Takeover Code: What has changed?

13 September 2021. Published by Emily McGregor, Partner

On 5 July 2021, the most significant changes to the Takeover Code (the Code) since 2011 took effect. The changes are intended to standardise the treatment of regulatory clearances and simplify the offer timetable. An overview of the main changes is set out below.

  1. Regulatory clearances

    Conditions relating to competition clearances from the Competition and Markets Authority (CMA) and European Commission are no longer treated differently to other regulatory conditions. 

    As such, a bidder will no longer be able to walk away from an offer automatically simply because there is a "Phase 2" CMA or European Commission reference.  Consistent with the position in respect of other regulatory conditions, a bidder will now need to establish material significance in the context of the offer in order to invoke a relevant competition condition and lapse its bid.

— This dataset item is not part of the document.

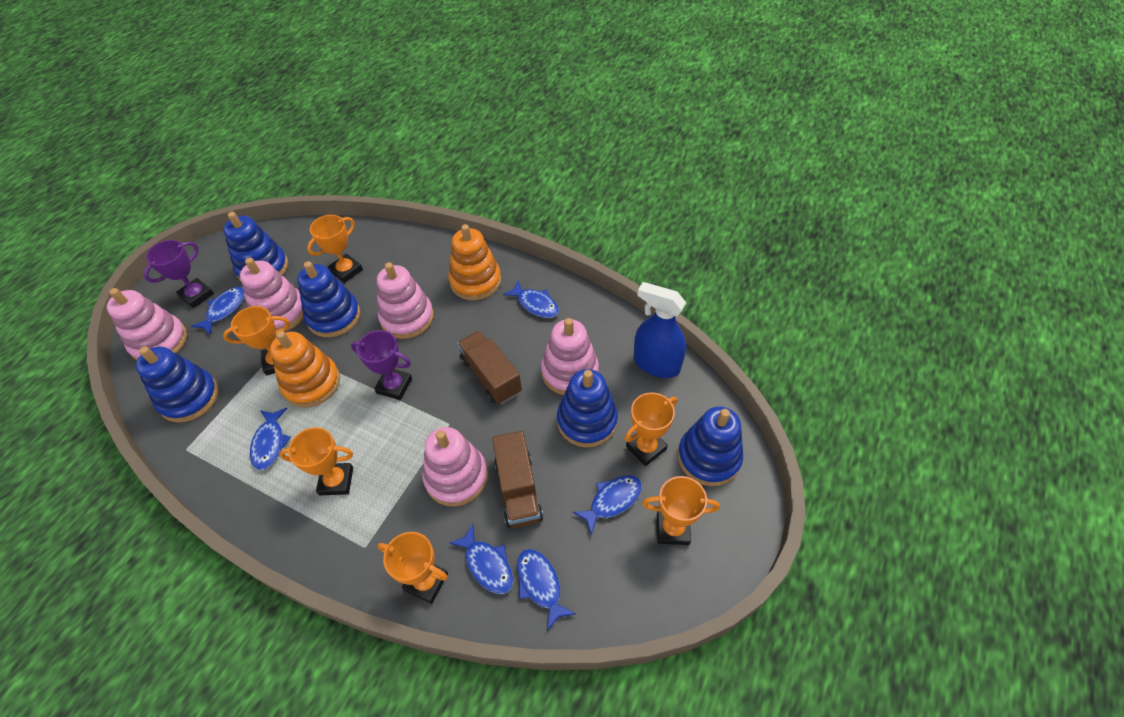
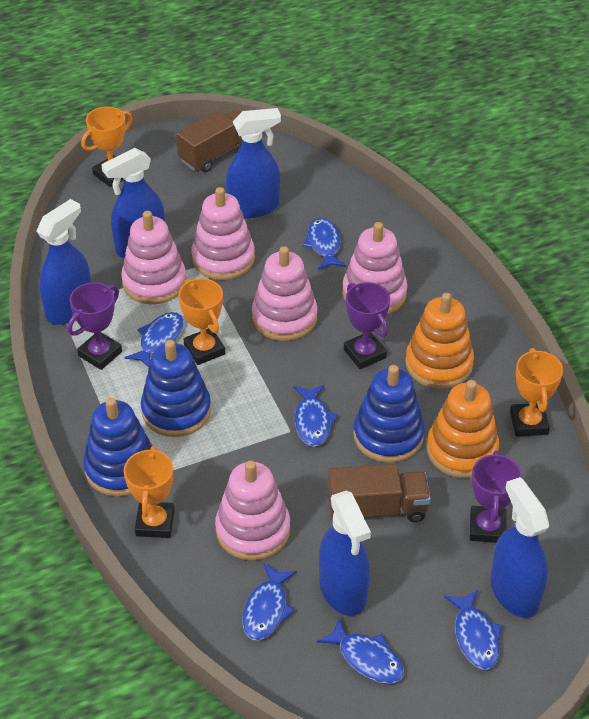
blue spray bottle: 1 -> 5
blue stacking toy: 5 -> 3
orange trophy: 6 -> 4
purple trophy: 2 -> 3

    This will make it much more difficult for bidders to withdraw, delay or amend an offer based on UK and European competition conditions.  In turn, there is likely to be greater certainty for target shareholders that announced bids will proceed to completion.

  2. Offer timetable

The revised Code introduces a number of key changes in relation to the timetable for contractual offers:

  • There is now a "single unconditional date" by which all conditions must be satisfied (which is initially set at Day 60 but may be shortened by the bidder making an "acceleration statement"). There is no longer a distinction between the date on which a bid is unconditional as to target shareholder acceptances and the date on which the bid is wholly unconditional.  This is to avoid target shareholders being "locked in" to an offer for a long period after it has become unconditional as to acceptances but before it has become wholly unconditional.
  • The acceptance condition (relating to obtaining the minimum number of acceptances by target shareholders) must now be the last condition to be satisfied. Target shareholders can withdraw their acceptances at any time right up until the end of the offer and will not be locked in pending satisfaction of other conditions (previously, withdrawal was only possible within a prescribed window).
  • There is a new requirement for the bidder to include a "long-stop date" on contractual offers, which is the latest date by which all conditions must be fulfilled.
  • Previously, where the acceptance condition was not reached, the bidder was able to choose whether to extend or lapse its bid without forewarning the target shareholders.  Under the revised Code, if the bidder intends to lapse its bid on the basis of insufficient acceptances, it must give target shareholders 14 days' notice of its intention to do so.  This provides much more certainty for target shareholders and replaces the current system of "closing dates".
  • There are new prescribed dates on which a bidder will be required to announce target shareholder acceptance levels.
  • There is a greater ability to suspend the contractual offer timetable to facilitate regulatory clearances.  This reflects that regulatory processes are on average taking much longer than in previous years and clearances are likely to be required more often, for example under the new UK national security regime (for more information on which, see "National Security and Investment Bill – when will it come into force?").  

This greater flexibility will in practice have the biggest impact on hostile bidders who may have previously struggled to satisfy all conditions within the previous 81 day deadline (which was less of an issue on a recommended offer, where the timetable could normally be extended with consent of the target board).